Provided material
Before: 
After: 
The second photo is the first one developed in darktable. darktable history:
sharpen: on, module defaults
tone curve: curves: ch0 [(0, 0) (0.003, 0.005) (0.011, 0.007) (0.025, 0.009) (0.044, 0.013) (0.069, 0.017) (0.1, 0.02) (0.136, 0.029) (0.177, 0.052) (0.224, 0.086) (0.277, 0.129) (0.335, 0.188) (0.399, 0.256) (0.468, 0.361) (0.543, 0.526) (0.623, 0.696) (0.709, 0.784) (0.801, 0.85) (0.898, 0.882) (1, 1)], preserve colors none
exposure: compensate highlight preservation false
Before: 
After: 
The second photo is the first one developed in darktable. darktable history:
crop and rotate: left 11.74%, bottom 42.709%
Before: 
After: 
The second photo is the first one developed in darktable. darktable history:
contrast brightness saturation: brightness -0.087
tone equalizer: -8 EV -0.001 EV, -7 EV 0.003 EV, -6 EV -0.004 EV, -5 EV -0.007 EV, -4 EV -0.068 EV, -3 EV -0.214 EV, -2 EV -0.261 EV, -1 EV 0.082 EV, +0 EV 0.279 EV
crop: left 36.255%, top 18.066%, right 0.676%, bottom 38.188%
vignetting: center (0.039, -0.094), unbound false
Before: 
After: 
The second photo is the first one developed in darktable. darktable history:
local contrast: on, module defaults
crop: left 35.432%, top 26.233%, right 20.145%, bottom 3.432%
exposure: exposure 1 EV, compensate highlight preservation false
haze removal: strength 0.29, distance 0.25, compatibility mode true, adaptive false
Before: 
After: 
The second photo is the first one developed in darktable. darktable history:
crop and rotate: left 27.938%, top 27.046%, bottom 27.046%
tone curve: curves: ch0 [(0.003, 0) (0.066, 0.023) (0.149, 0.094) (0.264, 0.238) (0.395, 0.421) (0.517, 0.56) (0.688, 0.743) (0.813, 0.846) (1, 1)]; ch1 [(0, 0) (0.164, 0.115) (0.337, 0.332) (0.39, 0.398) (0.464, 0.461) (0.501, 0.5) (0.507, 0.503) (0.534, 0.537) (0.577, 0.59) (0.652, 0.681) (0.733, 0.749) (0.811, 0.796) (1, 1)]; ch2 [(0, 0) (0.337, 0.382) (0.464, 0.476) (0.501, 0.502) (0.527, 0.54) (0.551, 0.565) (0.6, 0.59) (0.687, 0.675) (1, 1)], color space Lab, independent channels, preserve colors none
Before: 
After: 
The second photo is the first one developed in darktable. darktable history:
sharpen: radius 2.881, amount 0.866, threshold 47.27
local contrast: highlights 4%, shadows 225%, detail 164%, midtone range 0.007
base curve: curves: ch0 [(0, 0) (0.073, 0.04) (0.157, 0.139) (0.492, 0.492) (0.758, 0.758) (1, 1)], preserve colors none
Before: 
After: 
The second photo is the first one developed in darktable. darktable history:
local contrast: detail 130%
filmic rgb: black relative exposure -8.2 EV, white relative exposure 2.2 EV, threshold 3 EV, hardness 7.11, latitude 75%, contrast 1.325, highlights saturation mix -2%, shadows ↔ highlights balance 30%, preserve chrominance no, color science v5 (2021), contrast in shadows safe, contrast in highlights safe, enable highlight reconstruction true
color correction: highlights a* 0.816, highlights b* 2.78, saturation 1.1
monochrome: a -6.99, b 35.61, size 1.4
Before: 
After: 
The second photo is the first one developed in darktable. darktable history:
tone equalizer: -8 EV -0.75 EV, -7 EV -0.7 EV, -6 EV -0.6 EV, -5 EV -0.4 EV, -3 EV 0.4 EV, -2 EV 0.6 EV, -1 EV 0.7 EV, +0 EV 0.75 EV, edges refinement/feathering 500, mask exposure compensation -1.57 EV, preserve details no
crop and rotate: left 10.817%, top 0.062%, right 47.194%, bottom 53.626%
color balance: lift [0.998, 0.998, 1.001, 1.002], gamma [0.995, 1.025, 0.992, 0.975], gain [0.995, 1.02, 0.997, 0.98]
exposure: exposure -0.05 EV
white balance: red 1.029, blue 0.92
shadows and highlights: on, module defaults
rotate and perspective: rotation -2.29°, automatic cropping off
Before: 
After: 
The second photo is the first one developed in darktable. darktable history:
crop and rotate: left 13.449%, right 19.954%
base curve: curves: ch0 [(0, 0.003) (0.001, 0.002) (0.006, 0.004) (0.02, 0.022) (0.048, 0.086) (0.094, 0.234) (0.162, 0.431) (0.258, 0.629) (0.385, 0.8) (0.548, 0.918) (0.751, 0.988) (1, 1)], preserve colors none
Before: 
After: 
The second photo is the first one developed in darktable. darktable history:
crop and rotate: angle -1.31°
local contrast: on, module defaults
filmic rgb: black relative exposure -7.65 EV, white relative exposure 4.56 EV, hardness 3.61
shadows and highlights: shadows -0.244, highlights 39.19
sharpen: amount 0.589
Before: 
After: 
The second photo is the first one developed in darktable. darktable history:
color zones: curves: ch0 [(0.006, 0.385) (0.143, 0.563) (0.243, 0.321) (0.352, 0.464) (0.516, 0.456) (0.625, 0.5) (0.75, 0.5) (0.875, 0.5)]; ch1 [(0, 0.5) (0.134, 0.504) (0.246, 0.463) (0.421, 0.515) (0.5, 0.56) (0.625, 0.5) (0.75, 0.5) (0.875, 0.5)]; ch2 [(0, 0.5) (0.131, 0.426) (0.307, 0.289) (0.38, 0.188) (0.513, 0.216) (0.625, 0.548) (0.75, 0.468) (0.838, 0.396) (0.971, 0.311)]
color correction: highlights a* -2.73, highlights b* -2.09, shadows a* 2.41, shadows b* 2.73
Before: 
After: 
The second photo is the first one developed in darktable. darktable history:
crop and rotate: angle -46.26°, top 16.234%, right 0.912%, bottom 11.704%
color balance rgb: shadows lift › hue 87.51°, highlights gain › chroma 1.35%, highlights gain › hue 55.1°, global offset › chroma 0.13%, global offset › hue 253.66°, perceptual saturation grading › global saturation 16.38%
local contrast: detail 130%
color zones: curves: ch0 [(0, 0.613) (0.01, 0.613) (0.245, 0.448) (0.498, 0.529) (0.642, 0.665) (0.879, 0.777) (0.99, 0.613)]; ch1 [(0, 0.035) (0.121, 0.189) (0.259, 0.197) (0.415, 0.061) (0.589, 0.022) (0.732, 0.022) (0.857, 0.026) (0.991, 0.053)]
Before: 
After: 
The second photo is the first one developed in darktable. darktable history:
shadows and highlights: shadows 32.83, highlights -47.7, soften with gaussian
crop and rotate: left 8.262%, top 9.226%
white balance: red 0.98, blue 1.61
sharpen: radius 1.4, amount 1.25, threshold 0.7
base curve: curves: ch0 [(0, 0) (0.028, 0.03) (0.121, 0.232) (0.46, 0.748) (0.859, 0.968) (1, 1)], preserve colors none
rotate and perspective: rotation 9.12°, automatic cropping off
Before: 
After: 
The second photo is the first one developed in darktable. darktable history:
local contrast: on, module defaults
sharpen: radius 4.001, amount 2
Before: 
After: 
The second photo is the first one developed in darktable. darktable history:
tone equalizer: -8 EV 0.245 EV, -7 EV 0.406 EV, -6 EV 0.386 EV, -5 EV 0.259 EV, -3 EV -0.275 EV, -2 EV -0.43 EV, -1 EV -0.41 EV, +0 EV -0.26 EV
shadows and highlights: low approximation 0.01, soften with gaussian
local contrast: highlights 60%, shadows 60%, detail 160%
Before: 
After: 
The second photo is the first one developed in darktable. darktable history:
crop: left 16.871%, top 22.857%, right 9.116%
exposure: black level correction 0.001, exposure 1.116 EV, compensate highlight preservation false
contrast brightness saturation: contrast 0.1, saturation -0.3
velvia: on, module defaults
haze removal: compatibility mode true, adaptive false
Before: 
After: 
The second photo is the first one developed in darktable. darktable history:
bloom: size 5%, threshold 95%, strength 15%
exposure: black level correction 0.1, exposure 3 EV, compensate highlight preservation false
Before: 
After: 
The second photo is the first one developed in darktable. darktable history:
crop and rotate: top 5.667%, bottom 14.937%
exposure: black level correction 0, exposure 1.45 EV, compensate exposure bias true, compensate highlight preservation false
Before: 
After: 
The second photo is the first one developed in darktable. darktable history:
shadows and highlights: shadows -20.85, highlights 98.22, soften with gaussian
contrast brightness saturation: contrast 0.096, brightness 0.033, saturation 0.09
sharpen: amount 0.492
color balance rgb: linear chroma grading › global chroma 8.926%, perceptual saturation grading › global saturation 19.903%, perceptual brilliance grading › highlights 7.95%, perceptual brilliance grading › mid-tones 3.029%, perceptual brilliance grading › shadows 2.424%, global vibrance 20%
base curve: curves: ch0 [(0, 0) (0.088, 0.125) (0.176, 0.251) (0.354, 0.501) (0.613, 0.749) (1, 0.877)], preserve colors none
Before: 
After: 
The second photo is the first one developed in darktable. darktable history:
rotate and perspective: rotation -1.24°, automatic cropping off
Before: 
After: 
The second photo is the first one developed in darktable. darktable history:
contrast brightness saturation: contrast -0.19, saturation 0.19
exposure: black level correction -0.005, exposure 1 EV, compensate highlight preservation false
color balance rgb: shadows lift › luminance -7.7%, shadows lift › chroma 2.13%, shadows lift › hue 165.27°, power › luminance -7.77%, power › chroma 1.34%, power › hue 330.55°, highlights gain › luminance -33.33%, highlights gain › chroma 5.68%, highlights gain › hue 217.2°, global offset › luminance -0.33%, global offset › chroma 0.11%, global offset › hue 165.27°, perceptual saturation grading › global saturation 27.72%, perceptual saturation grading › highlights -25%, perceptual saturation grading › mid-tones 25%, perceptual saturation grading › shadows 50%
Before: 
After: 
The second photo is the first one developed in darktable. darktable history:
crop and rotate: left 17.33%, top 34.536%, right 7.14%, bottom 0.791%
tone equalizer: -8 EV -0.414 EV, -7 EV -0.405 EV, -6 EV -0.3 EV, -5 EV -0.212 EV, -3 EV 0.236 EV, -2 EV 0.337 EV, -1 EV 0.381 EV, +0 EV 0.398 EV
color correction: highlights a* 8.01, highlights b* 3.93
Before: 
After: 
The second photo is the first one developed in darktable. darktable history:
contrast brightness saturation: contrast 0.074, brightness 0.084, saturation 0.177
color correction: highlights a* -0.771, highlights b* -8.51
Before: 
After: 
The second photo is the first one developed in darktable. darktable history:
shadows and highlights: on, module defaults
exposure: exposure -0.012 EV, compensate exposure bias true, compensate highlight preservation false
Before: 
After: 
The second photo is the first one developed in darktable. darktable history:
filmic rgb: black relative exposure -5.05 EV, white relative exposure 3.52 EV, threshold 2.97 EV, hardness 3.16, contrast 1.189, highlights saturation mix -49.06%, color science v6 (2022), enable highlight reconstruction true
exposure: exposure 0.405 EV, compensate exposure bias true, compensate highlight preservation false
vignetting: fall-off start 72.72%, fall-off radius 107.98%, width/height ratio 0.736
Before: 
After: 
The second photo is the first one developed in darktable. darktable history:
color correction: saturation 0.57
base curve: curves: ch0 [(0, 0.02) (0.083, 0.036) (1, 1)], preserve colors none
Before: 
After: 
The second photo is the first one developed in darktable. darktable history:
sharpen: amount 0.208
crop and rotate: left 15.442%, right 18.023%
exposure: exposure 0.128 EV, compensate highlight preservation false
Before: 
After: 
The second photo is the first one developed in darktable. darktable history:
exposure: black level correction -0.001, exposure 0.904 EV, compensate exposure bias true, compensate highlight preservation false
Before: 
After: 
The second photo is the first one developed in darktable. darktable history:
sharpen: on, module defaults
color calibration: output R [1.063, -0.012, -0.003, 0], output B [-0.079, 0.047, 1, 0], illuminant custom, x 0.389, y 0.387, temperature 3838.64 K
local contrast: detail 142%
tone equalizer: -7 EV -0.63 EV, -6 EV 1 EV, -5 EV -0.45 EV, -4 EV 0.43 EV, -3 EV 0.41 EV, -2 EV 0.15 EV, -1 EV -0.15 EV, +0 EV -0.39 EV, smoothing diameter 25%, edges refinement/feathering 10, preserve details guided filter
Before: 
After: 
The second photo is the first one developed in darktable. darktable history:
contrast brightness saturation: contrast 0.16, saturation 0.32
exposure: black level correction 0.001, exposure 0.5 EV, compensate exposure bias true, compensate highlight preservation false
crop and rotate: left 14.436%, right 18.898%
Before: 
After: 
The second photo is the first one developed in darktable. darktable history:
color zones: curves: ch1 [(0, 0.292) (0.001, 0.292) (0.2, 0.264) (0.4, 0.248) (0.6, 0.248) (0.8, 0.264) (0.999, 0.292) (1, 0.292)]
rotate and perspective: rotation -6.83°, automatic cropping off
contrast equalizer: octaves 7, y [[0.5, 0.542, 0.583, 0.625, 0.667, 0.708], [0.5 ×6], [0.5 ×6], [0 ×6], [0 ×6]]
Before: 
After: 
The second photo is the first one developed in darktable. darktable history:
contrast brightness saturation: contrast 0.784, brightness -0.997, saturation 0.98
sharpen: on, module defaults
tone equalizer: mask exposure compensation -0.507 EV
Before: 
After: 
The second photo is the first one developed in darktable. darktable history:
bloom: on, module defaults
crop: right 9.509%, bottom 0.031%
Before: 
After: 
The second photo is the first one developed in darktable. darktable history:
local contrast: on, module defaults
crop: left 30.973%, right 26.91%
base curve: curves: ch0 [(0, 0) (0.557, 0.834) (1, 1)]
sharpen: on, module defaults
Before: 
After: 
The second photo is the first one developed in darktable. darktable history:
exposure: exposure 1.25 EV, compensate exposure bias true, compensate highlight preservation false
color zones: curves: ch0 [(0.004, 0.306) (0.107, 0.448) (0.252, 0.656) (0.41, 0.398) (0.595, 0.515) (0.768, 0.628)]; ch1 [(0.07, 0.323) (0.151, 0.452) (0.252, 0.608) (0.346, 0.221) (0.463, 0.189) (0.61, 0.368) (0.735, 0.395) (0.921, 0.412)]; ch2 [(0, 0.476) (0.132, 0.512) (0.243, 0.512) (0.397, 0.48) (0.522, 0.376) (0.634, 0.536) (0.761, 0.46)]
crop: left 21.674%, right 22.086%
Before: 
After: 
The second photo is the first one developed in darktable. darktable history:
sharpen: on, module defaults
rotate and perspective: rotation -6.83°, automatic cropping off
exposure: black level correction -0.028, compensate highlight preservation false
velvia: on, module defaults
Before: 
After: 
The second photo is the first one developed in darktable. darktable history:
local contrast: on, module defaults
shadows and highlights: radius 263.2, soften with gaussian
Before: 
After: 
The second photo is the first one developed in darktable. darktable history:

Problem description
Write out the records above again, unchanged, from their first line through the line containing "vignetting: center (0.039, -0.094), unbound".

Written solution
Before: 
After: 
The second photo is the first one developed in darktable. darktable history:
sharpen: on, module defaults
tone curve: curves: ch0 [(0, 0) (0.003, 0.005) (0.011, 0.007) (0.025, 0.009) (0.044, 0.013) (0.069, 0.017) (0.1, 0.02) (0.136, 0.029) (0.177, 0.052) (0.224, 0.086) (0.277, 0.129) (0.335, 0.188) (0.399, 0.256) (0.468, 0.361) (0.543, 0.526) (0.623, 0.696) (0.709, 0.784) (0.801, 0.85) (0.898, 0.882) (1, 1)], preserve colors none
exposure: compensate highlight preservation false
Before: 
After: 
The second photo is the first one developed in darktable. darktable history:
crop and rotate: left 11.74%, bottom 42.709%
Before: 
After: 
The second photo is the first one developed in darktable. darktable history:
contrast brightness saturation: brightness -0.087
tone equalizer: -8 EV -0.001 EV, -7 EV 0.003 EV, -6 EV -0.004 EV, -5 EV -0.007 EV, -4 EV -0.068 EV, -3 EV -0.214 EV, -2 EV -0.261 EV, -1 EV 0.082 EV, +0 EV 0.279 EV
crop: left 36.255%, top 18.066%, right 0.676%, bottom 38.188%
vignetting: center (0.039, -0.094), unbound false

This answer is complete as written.